Anzug, Krawatte, Gel. Das klingt nach einem richtig festlichen, opulenten Weihnachtsmal; mit alles Extras. Mit Bimmeln, Geigen und Kinderchören; mit Bigband, Fanfaren und Trompeten. Und: Genau so muss man sich den Festtags-Sound des Herrn Michael W. Smith auch vorstellen. Nahezu jedes Lied des 14-gängigen Song-Menüs bringt es locker auf 5.000 Kalorien. Das sättigt. Doch nach einer Weile kann einem die ganze aufgefahrene Klang-Pracht doch etwas auf Magen und Ohren schlagen. Zu viel ist halt immer zu viel. Und das hier ist zu viel.
Wer die Mannheim Steamroller kennt - ein amerikanisches Weihnachts-Orchester mit höllischem Brimborium - der weiß, was der Autor dieser Zeilen sagen will. Doch Michael W. Smith ist gegenüber dem Orchester natürlich im Vorteil. Denn er kann die Crème de la Crème von Nashville - und nicht nur von dort - vor das Mikro zum Duett bitten. Wie immer großartig macht das der netteste Mensch der Music Row, Vince Gill. Bei "Christmas Time Is Here" singt und spielt er wieder mal wie ein Gott; bei dem etwas jazzig gehaltenen "White Christmas" geben sich Lady Antebellum die Ehre (und setzen ein Glanzlicht!) und beim Klassiker "Silent Night" holt Michael W. Smith die vier Goldkehlchen von Little Big Town vor das Mikrofon, um eine echt gelungene, feierliche Version beizusteuern.
Gefolgt von einem nacheinander antretenden Gäste-Damen-Quartett, das es in sich hat: Martina McBride verströmt pastorale Feierlichkeit bei "What Child Is This", Amy Grant, die weitere große Stimme der christlichen Popmusik, singt bei "Almost There" wie ein Engel, Carrie Underwood zeigt bei "All Is Well" ihre bemerkenswert spirituelle Seite und selbst Rauhkehlchen Jennifer Nettles lässt bei "Christmas Day" innere Ruhe walten, zumindest bis zum Refrain. Dann greifen Nettles und Arrangeur wieder bis zum Anschlag in die Pathos- und Bombast-Kiste. Was schade ist, denn die raffinierten Harmoniewendungen in der ersten Strophe hätten so einen Kraftakt gar nicht nötig gehabt.

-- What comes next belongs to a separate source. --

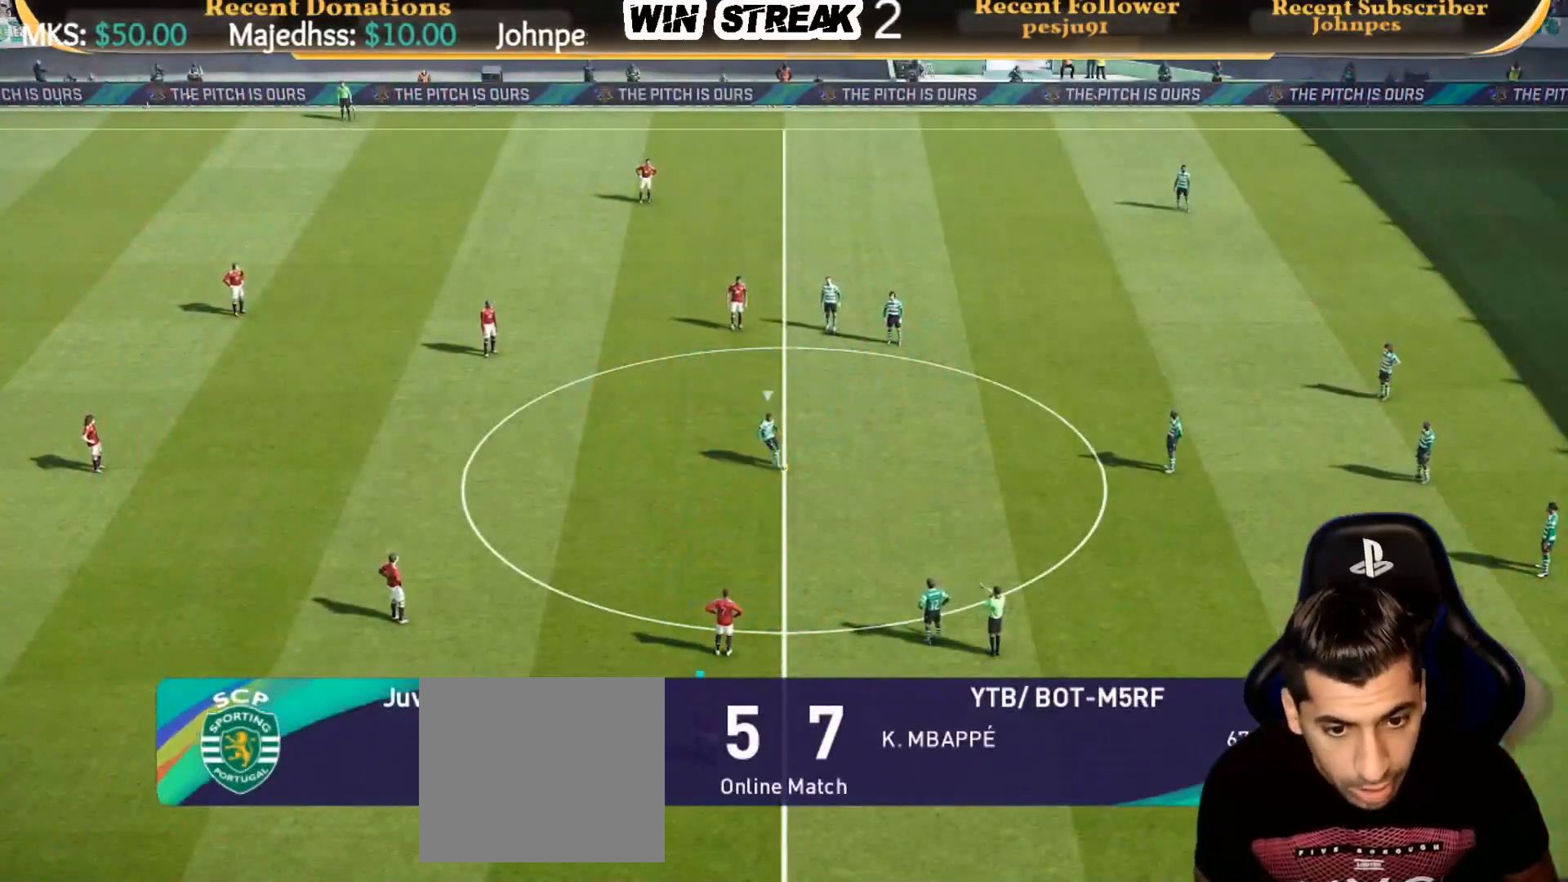
{"buttons": ["SQUARE", "R1"], "left_stick": "down", "right_stick": "center", "events": [[33, "L1", "down"], [133, "L1", "up"], [133, "left_stick", "down"]]}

Bis hierher verläuft das Album, sagen wir, erwartungsgemäß: Die üblichen Verdächtigen treten als Gaststars auf, die Arrangements entsprechen den amerikanischen Vorstellungen von feierlichem Weihnachten. Zum Ende präsentiert der smarte Musiker aber dann doch zwei echte Überraschungen. Denn bei "The Darkest Midnight" spricht mit geheimnisvoller Stimme U2-Chef Bono den spirituellen Text. Ihn hätte man in dieser Umgebung am allerwenigsten erwartet. Eher schon den letzten Duett-Partner: Ex-Doobie Brother Michael McDonald, seit langem in Nashville ansässig. Mit dem bärtigen Pracht-Tenor zündet Michael W. Smith eine letzte Song-Sternschnuppe: "Peace". Der Titel ist Programm, der schönste Beitrag der CD.
Fazit: Michael W. Smith gibt den jazzigen Festtags-Crooner - und holt die Crème de la Crème Nashvilles als Gastsänger ins Studio. Leider trägt er nicht selten zu dick bei den Arrangements auf.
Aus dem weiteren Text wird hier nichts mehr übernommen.